» PROVIDED MATERIAL
[Start of Attachment]

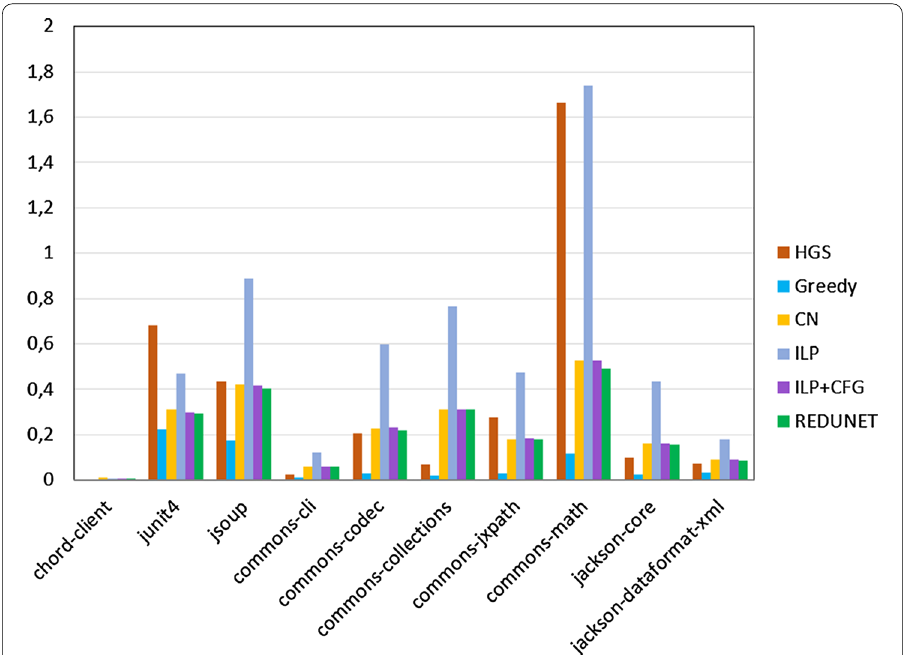
Fig. 7 Efficiency of test suite optimisation Running time in seconds for computing the test suite optimisation ( y -axes). The labels in the x -axis represent the ten software projects under analysis, whose details are reported in Table 2. The series represents the approaches under comparison, whose details are given in Table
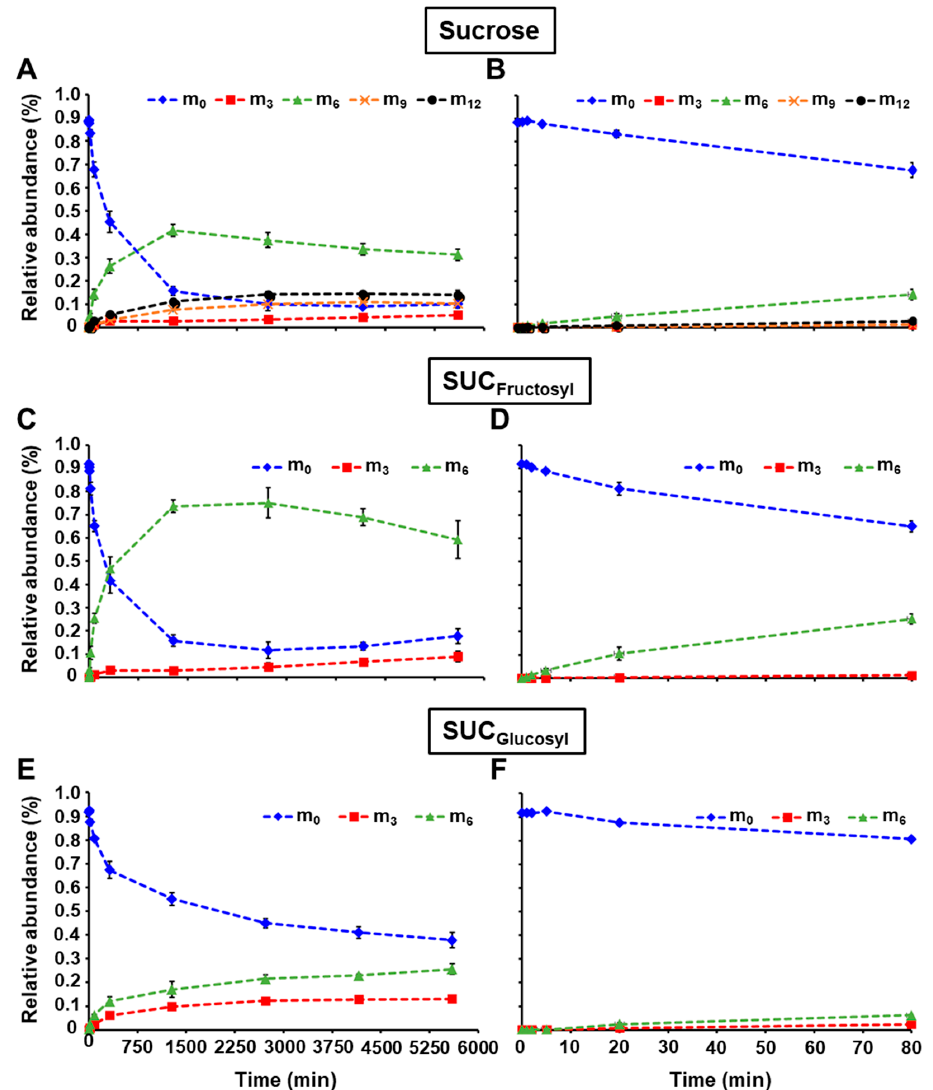
Figure 4. Relative abundance of isotopomers for 13 C-fructosyl and 13 C-glucosyl units from sucrose during the pulse labeling experiment. ( A , C , E ) represent the relative abundance of mass isotopomers at all time points for sucrose, SUC Fructosyl , and SUC Glucosyl , respectively. ( B , D , F ) depict the relative abundance of mass isotopomers from 0 to 80 min for sucrose, SUC Fructosyl , and SUC Glucosyl , respectively. Sucrose was extracted, cleaved into its fructosyl and glucosyl units, and analyzed as described in the Materials and Methods section. Mass relative abundances (in %) were reported as the average ± SD (n = 4 biological replicates). Mass isotopomers m 0 , m 3 , m 6 , m 9 , m 12 are shown as blue diamond, red square, green triangle, orange cross, and black circle, respectively. SUC Fructosyl : Sucrose fructosyl; SUC Glucosyl : Sucrose glucosyl.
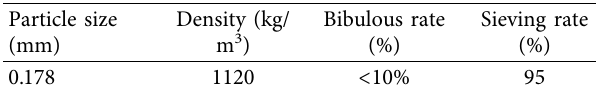
Table 3: Properties of the rubber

[End of Attachment]

» WHAT IS REQUIRED
The lines to repeat run from the line containing "Figure 4. Relative" through the end of the listing above, both included; give them exactly and without pictures.

» EXERCISE OUTPUT
Figure 4. Relative abundance of isotopomers for 13 C-fructosyl and 13 C-glucosyl units from sucrose during the pulse labeling experiment. ( A , C , E ) represent the relative abundance of mass isotopomers at all time points for sucrose, SUC Fructosyl , and SUC Glucosyl , respectively. ( B , D , F ) depict the relative abundance of mass isotopomers from 0 to 80 min for sucrose, SUC Fructosyl , and SUC Glucosyl , respectively. Sucrose was extracted, cleaved into its fructosyl and glucosyl units, and analyzed as described in the Materials and Methods section. Mass relative abundances (in %) were reported as the average ± SD (n = 4 biological replicates). Mass isotopomers m 0 , m 3 , m 6 , m 9 , m 12 are shown as blue diamond, red square, green triangle, orange cross, and black circle, respectively. SUC Fructosyl : Sucrose fructosyl; SUC Glucosyl : Sucrose glucosyl.
Table 3: Properties of the rubber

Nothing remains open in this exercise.